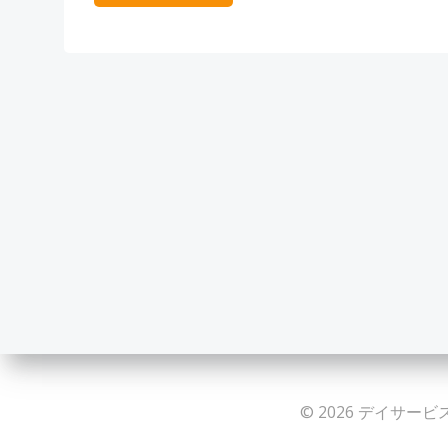
© 2026 デイサービス 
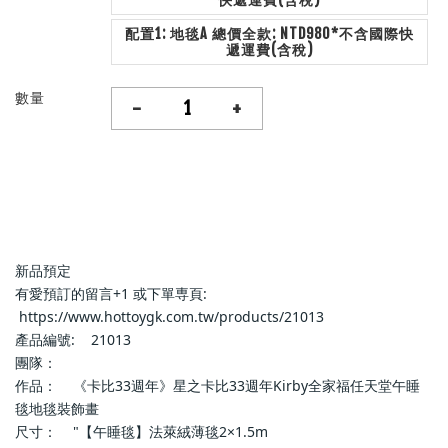
配置1: 地毯A 總價全款: NTD980*不含國際快
遞運費(含稅)
數量
-
+
新品預定                            
有愛預訂的留言+1 或下單専頁:   
 https://www.hottoygk.com.tw/products/21013                        
產品編號:    21013                        
團隊：                            
作品：    《卡比33週年》星之卡比33週年Kirby全家福任天堂午睡
毯地毯裝飾畫                        
尺寸：    "【午睡毯】法萊絨薄毯2×1.5m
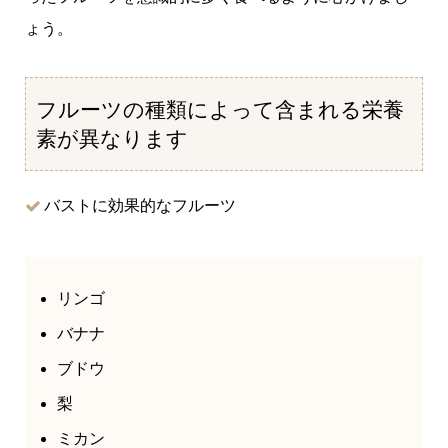
ょう。
フルーツの種類によって含まれる栄養
素が異なります
バストに効果的なフルーツ
リンゴ
バナナ
ブドウ
梨
ミカン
══════════════════════════════
*What you will do*
Give every line of text from the records as a Markdown table with the columns "Row" and "Line," numbering the rows and skipping any blank lines. Leave out the pictures.

*Response for this exercise*
| Row | Line |
|---|---|
| 1 | © 2026 デイサービス  |
| 2 | 配置1: 地毯A 總價全款: NTD980*不含國際快 |
| 3 | 遞運費(含稅) |
| 4 | 數量 |
| 5 | - |
| 6 | + |
| 7 | 新品預定                             |
| 8 | 有愛預訂的留言+1 或下單専頁:    |
| 9 |  https://www.hottoygk.com.tw/products/21013                         |
| 10 | 產品編號:    21013                         |
| 11 | 團隊：                             |
| 12 | 作品：    《卡比33週年》星之卡比33週年Kirby全家福任天堂午睡 |
| 13 | 毯地毯裝飾畫                         |
| 14 | 尺寸：    "【午睡毯】法萊絨薄毯2×1.5m |
| 15 | ょう。 |
| 16 | フルーツの種類によって含まれる栄養 |
| 17 | 素が異なります |
| 18 | バストに効果的なフルーツ |
| 19 | リンゴ |
| 20 | バナナ |
| 21 | ブドウ |
| 22 | 梨 |
| 23 | ミカン |